Reporter's Note: President Obama is traveling the countryside trying to sell his version of health care. Meanwhile, my daily letters to the room near the Rose Garden, keep piling up.
Tom Foreman | Bio
Dear Mr. President,
Health care reform is an undeniably important issue, and I feel negligent just admitting that it’s beginning to bore me, but I must admit I’m glazing over like a Thanksgiving turkey. Too many of the critics keep showing up at town meetings to spout the same complaints. You, no offense, keep holding your own assemblies to recite the same defenses. And it’s all starting to feel like my date with Angela to the 9th grade dance: Going nowhere fast.
It’s turning into trench warfare; lots of shooting, lots of scrambling over the same plowed up ground, lots of carnage for no apparent purpose. Precious few folks on either side seem ready to genuinely listen to or consider an alternative view. Frankly, some seem more inclined to attack the opposition with a garden rake. It’s no way to run a democracy.

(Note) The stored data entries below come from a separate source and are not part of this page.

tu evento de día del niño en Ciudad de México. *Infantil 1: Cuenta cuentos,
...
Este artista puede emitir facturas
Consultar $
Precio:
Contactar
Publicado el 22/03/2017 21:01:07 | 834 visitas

Fortunately, I have an idea. No, no, it’s not that Footrace for Health Care that I suggested last month. (Remember? Have each party put together a mile relay team, take them out to the old stadium, and hand out the batons? The team that breaks the tape gets to write the legislation and everyone has to support it. I know it wouldn’t work, but it can’t be much worse than what we are witnessing, and watching Steny Hoyer lay it down in the Nikes would be hilarious. Anyway, like I said, I’ve given up that idea.) What I have in mind is much more civilized, and in keeping with the generally dusty ways of Washington.
Have a debate. A real debate. Invite your political foes to put forward the best speaker they can muster to take you on in a head-to-head, height-of-prime-time, base of the Washington Monument, health care shoot out of words. You can lay out all of your reasons why this must progress while facing a panel of skilled questioners; and your opponent (whomever that may be) will lay out his or her objections while being peppered by the same crew. No booing or cheering audience. No home turf advantage. Just a straight up, two-hour debate of the merits and/or weaknesses. I’m getting chills just thinking of it. Of course, I watch a lot of CSPAN.
I know: Presidents don’t do debates, unless they are running for re-election. But what I don’t understand (aside from raw politics) is why not? If your ideas are as strong as you believe they are, they will hold up. If they are not, they will wither. Either way, voters will (hopefully) get closer to really understanding what’s on the table. And either way it’s got to be more illuminating than what we’re getting now: A steady barrage of talking points from both sides that seems to be convincing no one of anything that they don’t already believe in.
Give me a call if you want me to be the moderator…or referee. I have to warn you: I’ll be brutally impartial despite these letters. And after all, no one can accuse me of being won over by all your responses. (Ahem.)